モビリティコンセプト「FlatFormer」

モビリティコンセプト「FlatFormer」

日野自動車は、CASEにP=Platformを加えた「SPACE」を変革のキーワードとして提唱した。また、その象徴となるモビリティコンセプト「FlatFormer(フラットフォーマー)」を世界で初めて公開した。

キーワードは「SPACE」

日野自動車 代表取締役社長 下 義生 氏

日野自動車
代表取締役社長
下 義生 氏



日野自動車の代表取締役社長・下義生氏(以下、下氏)は、プレスブリーフィングに登壇し、「クルマの定義を大きく変えるのがCASE。CASEによって飛躍的に拡大したクルマの価値を、社会に広く提供していくための基盤として『Platform(プラットフォーム)』が必要」だと語った。物流や輸送を担い、経済や生活を支える商用車も、働くクルマとしてさまざまなサービスを提供するプラットフォームになっていくという。

下社長は、社会をつなぐサービスのプラットフォームと多様なニーズに応えることができるサービスのプラットフォーム、両方が必要だとし、「CASEにプラットフォームのPを加えた『SPACE』が日野の変革のキーワード」だと語った。

未来のモビリティ「FlatFormer」を世界初公開

その象徴的な存在として、東京モーターショーで世界初公開したのがモビリティコンセプト「FlatFormer(フラットフォーマー)」だ。未来のモビリティのコンセプトづくりを担当したデザイナーの関口裕治氏(以下、関口氏)と、技術面を担当した小林こずえ博士(以下、小林氏)によると、フラットフォーマーの特徴は大きく二つあるという。
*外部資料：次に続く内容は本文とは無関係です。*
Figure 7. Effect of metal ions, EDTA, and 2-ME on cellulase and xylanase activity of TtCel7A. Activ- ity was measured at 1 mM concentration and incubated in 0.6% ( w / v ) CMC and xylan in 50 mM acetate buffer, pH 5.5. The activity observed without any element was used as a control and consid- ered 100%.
一つ目は、薄くフラットなデザインであること。これはサービスのために使える空間を最大限確保し、さらにボディ形状の自由度を高めることで多様なサービスに対応できるようにするという狙いがある。二つ目は、ボディが簡単に脱着できること。動力プラットフォームとサービス空間を分離できる設計で、複数のボディを載せ替えて提供するサービスを状況に応じて変えることができる。小林氏によると、フラットで軽量なフレーム、かつ床の低さを追求し、モーターやブレーキなど動力機構を一体化してコンパクトさを実現しており、ハードとしての自由度を最大化するためのこだわりを随所に見せている。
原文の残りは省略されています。